War crimes come in many guises – from the shocking acts of violence in Russian-occupied areas of Ukraine in the early weeks of the war to the missile attacks on hospitals and schools, to last month’s destruction of the Kakhovka dam that led to flooding and environmental damage on a colossal scale. But the only war crime that the International Criminal Court (ICC) has so far charged Russian president Vladimir Putin with is the forced abduction of Ukrainian children to Russia.
The Financial Times has reported that Saudi Arabia and Turkey are attempting to broker a deal to return thousands of Ukrainian children currently being held in children’s homes in Russia or adopted by Russian families. Nearly 20,000 children have been abducted to Russia, according to Ukrainian sources, although Russia claims the number is far lower.
So far about 370 of these children have managed to return to Ukraine, but the process is made painfully difficult. Although Moscow says it will allow children to leave if a legal guardian can collect them, a child’s parent or relative must reclaim them in person and appeal to the local social services for their release. This entails a long and convoluted journey to Russia via Poland and Belarus or the Baltic states, because direct border crossings no longer operate. From Russia, some must continue to Crimea to find their children. But many families whose children have been abducted still live in dangerous regions of Ukraine precisely because they lack the money and passports to enable them to leave, making it harder still for them to make the journey to Russia.
In spite of the ICC arrest warrant issued in March against Putin and his children’s rights commissioner Maria Lvova-Belova, the abductions have continued.
Some children are taken by pro-Russian relatives or friends, sometimes for financial reasons. Cases have been documented in which foster parents have quickly become abusive once a child is in Russia and used the money they receive for fostering to buy alcohol. Others are kidnapped when their orphanage or boarding school is relocated to Russia from Russian-occupied areas of Ukraine. Many children have been separated from their parents when front lines have shifted while they are away at summer camp, leaving them under Russian occupation, and at risk of relocation to Russia, while their parents remain in Ukrainian-held territory. Earlier in the war, several children whose parents were killed during the siege of Mariupol were forcibly taken to Russia.

Provided information |
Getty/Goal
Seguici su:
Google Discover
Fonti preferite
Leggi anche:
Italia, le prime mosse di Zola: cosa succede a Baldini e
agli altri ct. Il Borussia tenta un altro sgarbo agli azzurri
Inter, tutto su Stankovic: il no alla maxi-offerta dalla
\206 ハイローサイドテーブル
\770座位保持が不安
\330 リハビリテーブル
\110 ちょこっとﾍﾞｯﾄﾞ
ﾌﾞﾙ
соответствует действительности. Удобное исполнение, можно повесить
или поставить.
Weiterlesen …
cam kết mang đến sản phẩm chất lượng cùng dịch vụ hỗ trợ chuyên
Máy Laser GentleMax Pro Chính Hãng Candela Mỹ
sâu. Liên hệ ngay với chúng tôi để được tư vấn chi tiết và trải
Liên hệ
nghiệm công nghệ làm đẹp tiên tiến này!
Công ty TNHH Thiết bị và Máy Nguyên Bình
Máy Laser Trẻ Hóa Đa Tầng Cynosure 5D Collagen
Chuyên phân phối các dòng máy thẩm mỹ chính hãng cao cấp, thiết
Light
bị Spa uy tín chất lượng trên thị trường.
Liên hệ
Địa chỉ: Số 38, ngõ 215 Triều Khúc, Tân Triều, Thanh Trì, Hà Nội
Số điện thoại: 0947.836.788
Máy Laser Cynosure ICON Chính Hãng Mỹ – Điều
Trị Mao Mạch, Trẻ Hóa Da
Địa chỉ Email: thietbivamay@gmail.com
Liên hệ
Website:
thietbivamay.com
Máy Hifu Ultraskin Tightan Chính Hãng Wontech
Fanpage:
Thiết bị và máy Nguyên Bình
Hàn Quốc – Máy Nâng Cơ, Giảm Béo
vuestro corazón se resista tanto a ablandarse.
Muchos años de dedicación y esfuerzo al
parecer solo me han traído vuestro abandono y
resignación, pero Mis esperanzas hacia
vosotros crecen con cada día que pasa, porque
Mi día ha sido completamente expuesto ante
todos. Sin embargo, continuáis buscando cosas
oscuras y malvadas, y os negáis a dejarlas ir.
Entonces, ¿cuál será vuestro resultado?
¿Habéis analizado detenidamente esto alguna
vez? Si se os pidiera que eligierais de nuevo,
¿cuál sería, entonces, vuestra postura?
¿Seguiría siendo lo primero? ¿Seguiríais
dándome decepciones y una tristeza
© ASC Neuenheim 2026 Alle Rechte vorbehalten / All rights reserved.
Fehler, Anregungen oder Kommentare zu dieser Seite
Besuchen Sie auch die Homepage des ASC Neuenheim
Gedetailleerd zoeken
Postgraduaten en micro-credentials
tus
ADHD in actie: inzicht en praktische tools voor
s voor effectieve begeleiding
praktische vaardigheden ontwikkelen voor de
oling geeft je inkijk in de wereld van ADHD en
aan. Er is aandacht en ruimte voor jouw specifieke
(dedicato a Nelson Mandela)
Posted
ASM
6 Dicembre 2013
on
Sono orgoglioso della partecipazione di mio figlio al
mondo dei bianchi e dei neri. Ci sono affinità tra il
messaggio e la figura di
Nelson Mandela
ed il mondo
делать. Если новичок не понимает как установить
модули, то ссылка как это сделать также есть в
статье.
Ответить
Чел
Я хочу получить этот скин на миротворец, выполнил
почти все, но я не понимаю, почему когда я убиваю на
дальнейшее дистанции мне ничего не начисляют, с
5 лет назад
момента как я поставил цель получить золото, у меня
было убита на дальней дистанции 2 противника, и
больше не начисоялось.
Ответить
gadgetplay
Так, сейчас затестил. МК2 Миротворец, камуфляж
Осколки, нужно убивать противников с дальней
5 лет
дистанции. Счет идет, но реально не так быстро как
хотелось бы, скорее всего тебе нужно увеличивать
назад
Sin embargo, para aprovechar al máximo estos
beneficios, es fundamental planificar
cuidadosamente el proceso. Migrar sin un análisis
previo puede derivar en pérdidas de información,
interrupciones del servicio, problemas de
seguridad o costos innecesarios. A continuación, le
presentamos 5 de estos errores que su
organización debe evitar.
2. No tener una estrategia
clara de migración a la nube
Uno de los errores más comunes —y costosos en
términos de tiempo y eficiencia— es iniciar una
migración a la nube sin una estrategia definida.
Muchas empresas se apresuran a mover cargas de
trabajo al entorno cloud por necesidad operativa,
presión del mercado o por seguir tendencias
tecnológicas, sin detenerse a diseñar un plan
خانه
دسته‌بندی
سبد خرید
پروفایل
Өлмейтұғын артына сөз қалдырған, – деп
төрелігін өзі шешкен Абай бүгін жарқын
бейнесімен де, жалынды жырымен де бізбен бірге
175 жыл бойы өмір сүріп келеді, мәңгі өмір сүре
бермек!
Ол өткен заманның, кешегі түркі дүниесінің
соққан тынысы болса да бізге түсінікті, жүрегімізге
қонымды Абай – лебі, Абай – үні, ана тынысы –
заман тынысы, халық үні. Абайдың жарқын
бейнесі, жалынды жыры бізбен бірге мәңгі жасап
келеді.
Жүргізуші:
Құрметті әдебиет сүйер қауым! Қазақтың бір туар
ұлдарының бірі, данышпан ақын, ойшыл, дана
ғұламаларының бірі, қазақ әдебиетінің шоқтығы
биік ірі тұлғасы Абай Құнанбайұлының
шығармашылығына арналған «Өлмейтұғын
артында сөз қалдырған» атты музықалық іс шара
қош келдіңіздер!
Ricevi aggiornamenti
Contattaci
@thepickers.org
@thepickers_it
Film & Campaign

Activity 1 |
List every country named in the article on abducted Ukrainian children.
Activity 2 |
According to the article on abducted Ukrainian children, about how many of the abducted children have made it back to Ukraine so far?
Activity 3 |
Revise the article on abducted Ukrainian children, everything from "In spite of" down to "abductions have continued.", with "March" changed to "spring".

Solution 1 |
Russia, Ukraine, Saudi Arabia, Turkey, Poland, Belarus

Solution 2 |
About 370.

Solution 3 |
In spite of the ICC arrest warrant issued in spring against Putin and his children’s rights commissioner Maria Lvova-Belova, the abductions have continued.